Provided information:
........
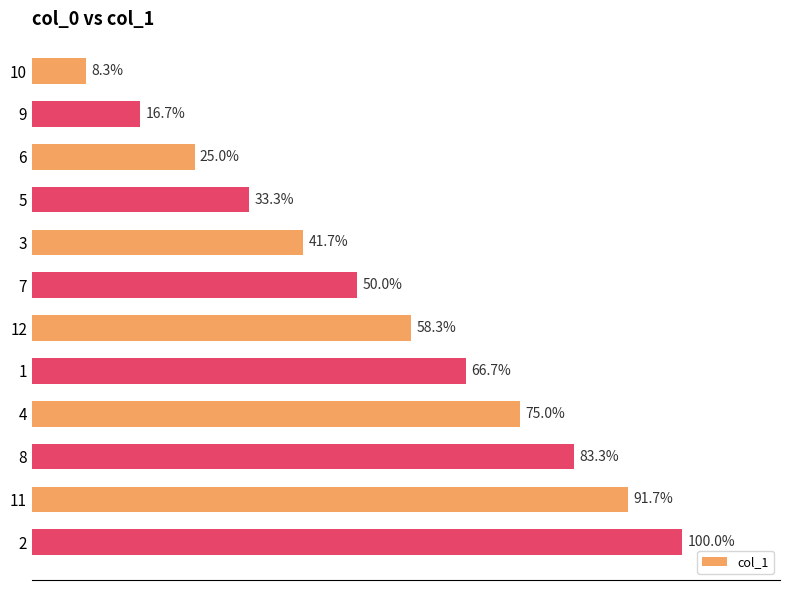

Are the bars horizontal?

Yes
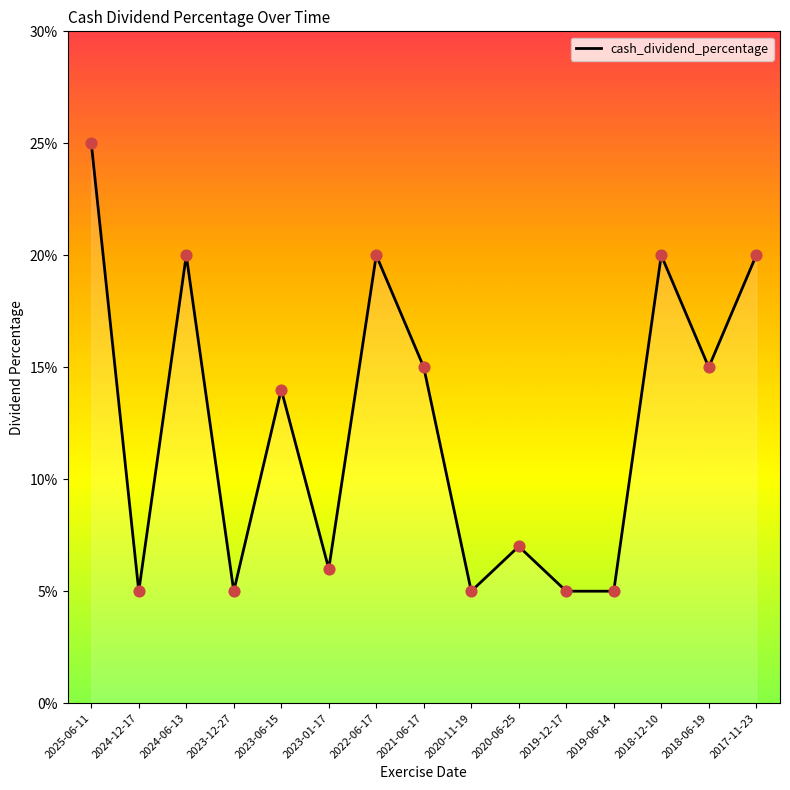

Between 2023-01-17 and 2021-06-17, which is larger?

2021-06-17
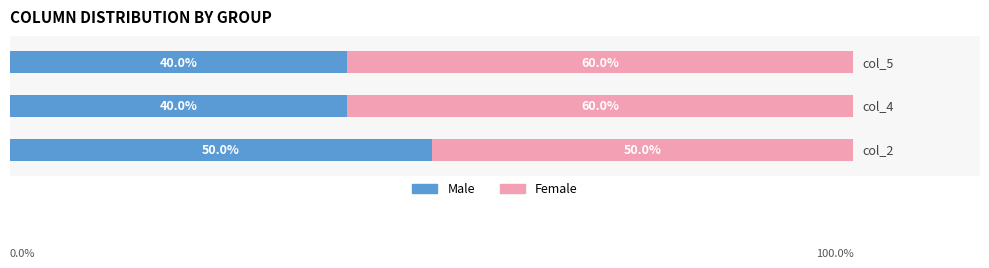

Reading right to left, extract all data points from this chart.

Male: 40.0	40.0	50.0
Female: 60.0	60.0	50.0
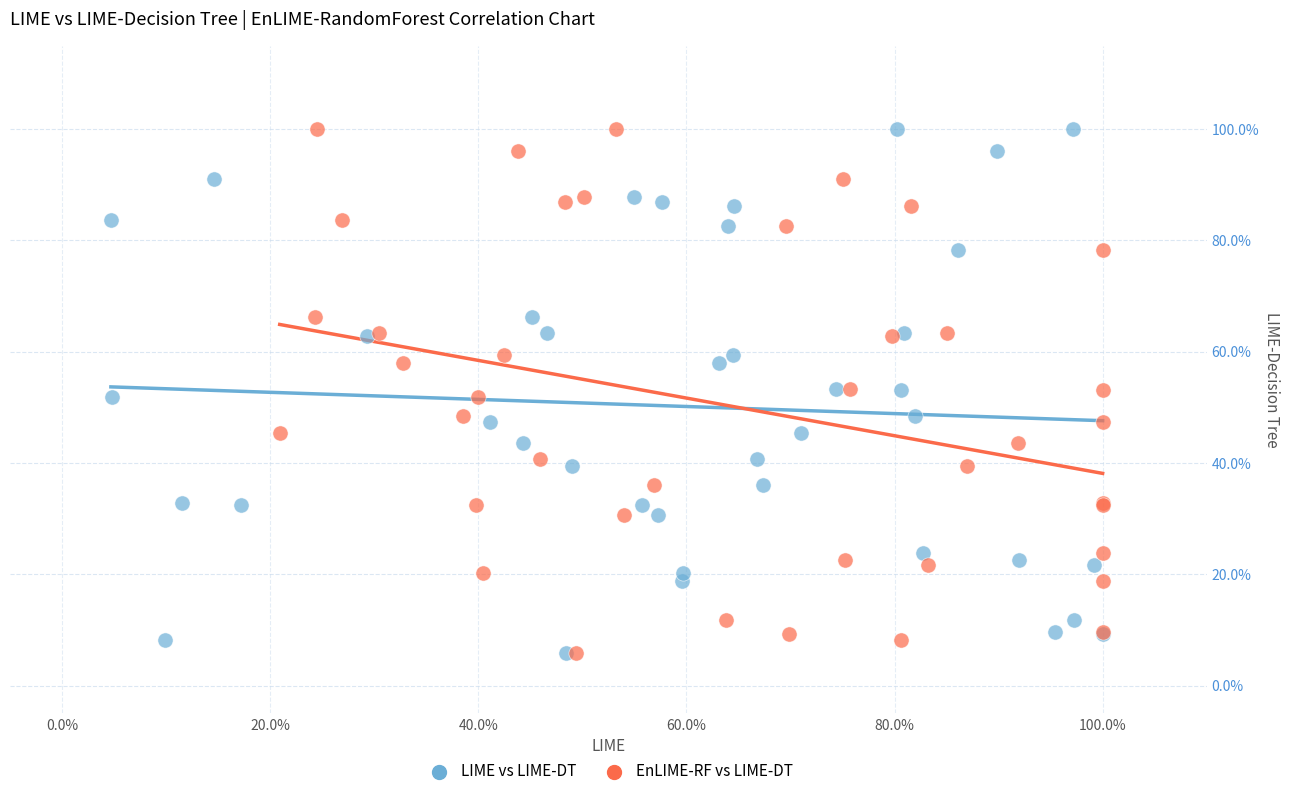

What are all the series names shown in the legend?

LIME vs LIME-DT, EnLIME-RF vs LIME-DT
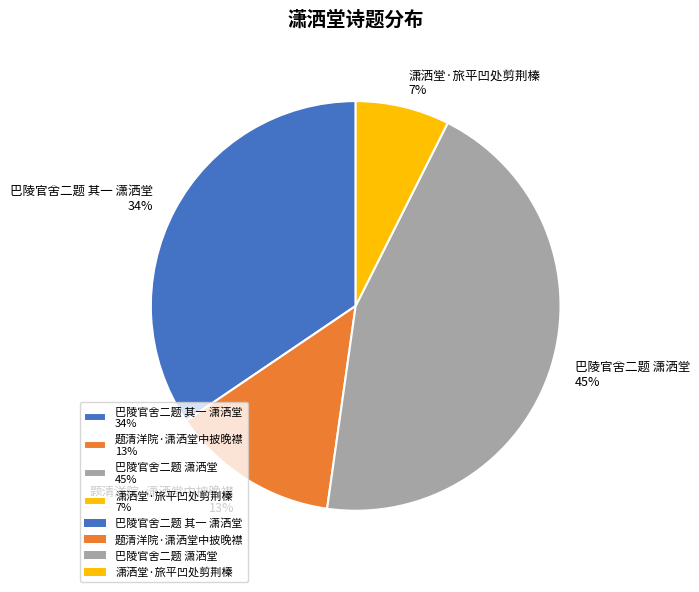

To the nearest percent, what is the average slice percentage?

25%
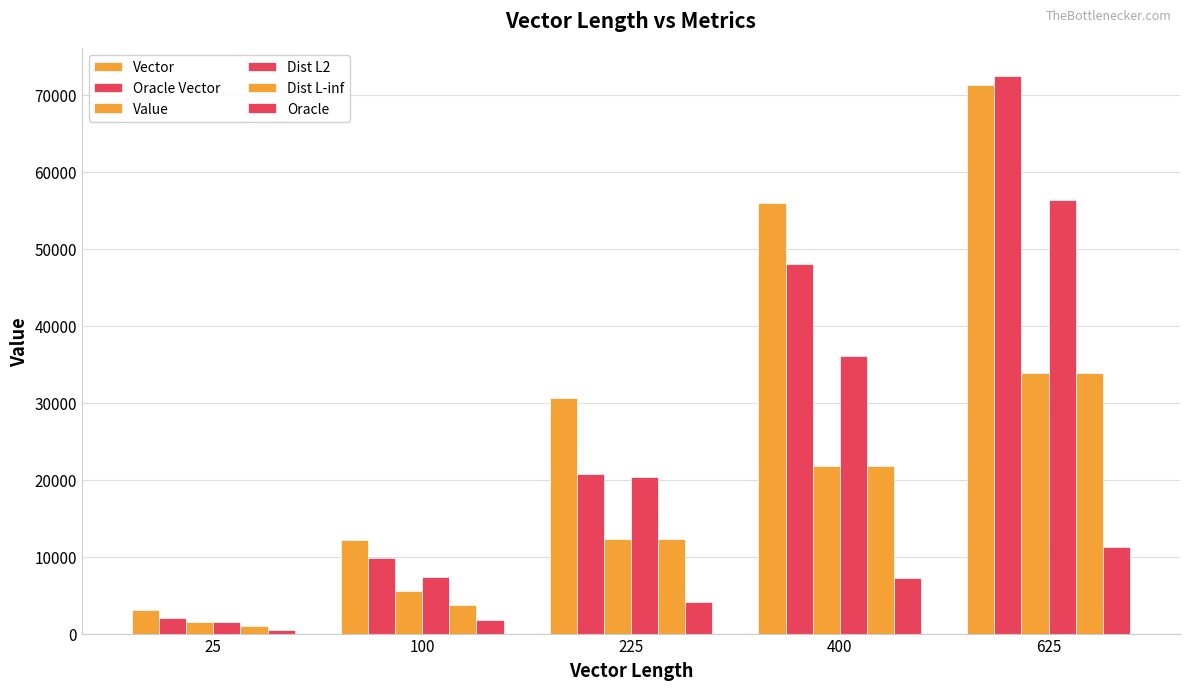

What is the difference between the Dist L-inf values at 25 and 225?

11261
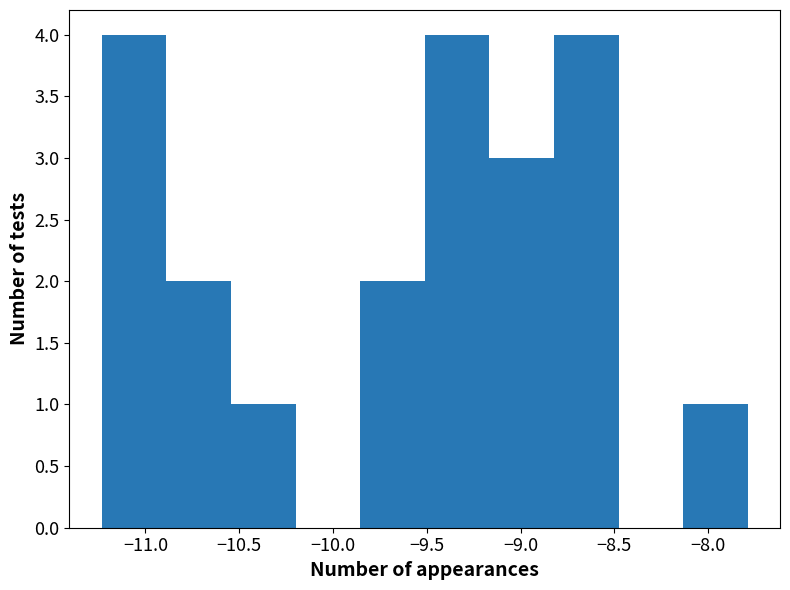

Reading left to right, transcribe this chart: for each bar, give the range it covers on the x-axis and its height. Neither the bar edges nor the heights are printed on the chart, so give them approximately, as read against the axes.

-11.25 to -10.90: 4
-10.90 to -10.55: 2
-10.55 to -10.20: 1
-10.20 to -9.85: 0
-9.85 to -9.50: 2
-9.50 to -9.15: 4
-9.15 to -8.80: 3
-8.80 to -8.50: 4
-8.50 to -8.15: 0
-8.15 to -7.80: 1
........
Goal of the exercise: Copy the data verbatim, from the line with "Between 2023-01-17 and" up to and including the line with "To the nearest", and omit the pictures from your answer.

Written response:
Between 2023-01-17 and 2021-06-17, which is larger?

2021-06-17

Reading right to left, extract all data points from this chart.

Male: 40.0	40.0	50.0
Female: 60.0	60.0	50.0

What are all the series names shown in the legend?

LIME vs LIME-DT, EnLIME-RF vs LIME-DT

To the nearest percent, what is the average slice percentage?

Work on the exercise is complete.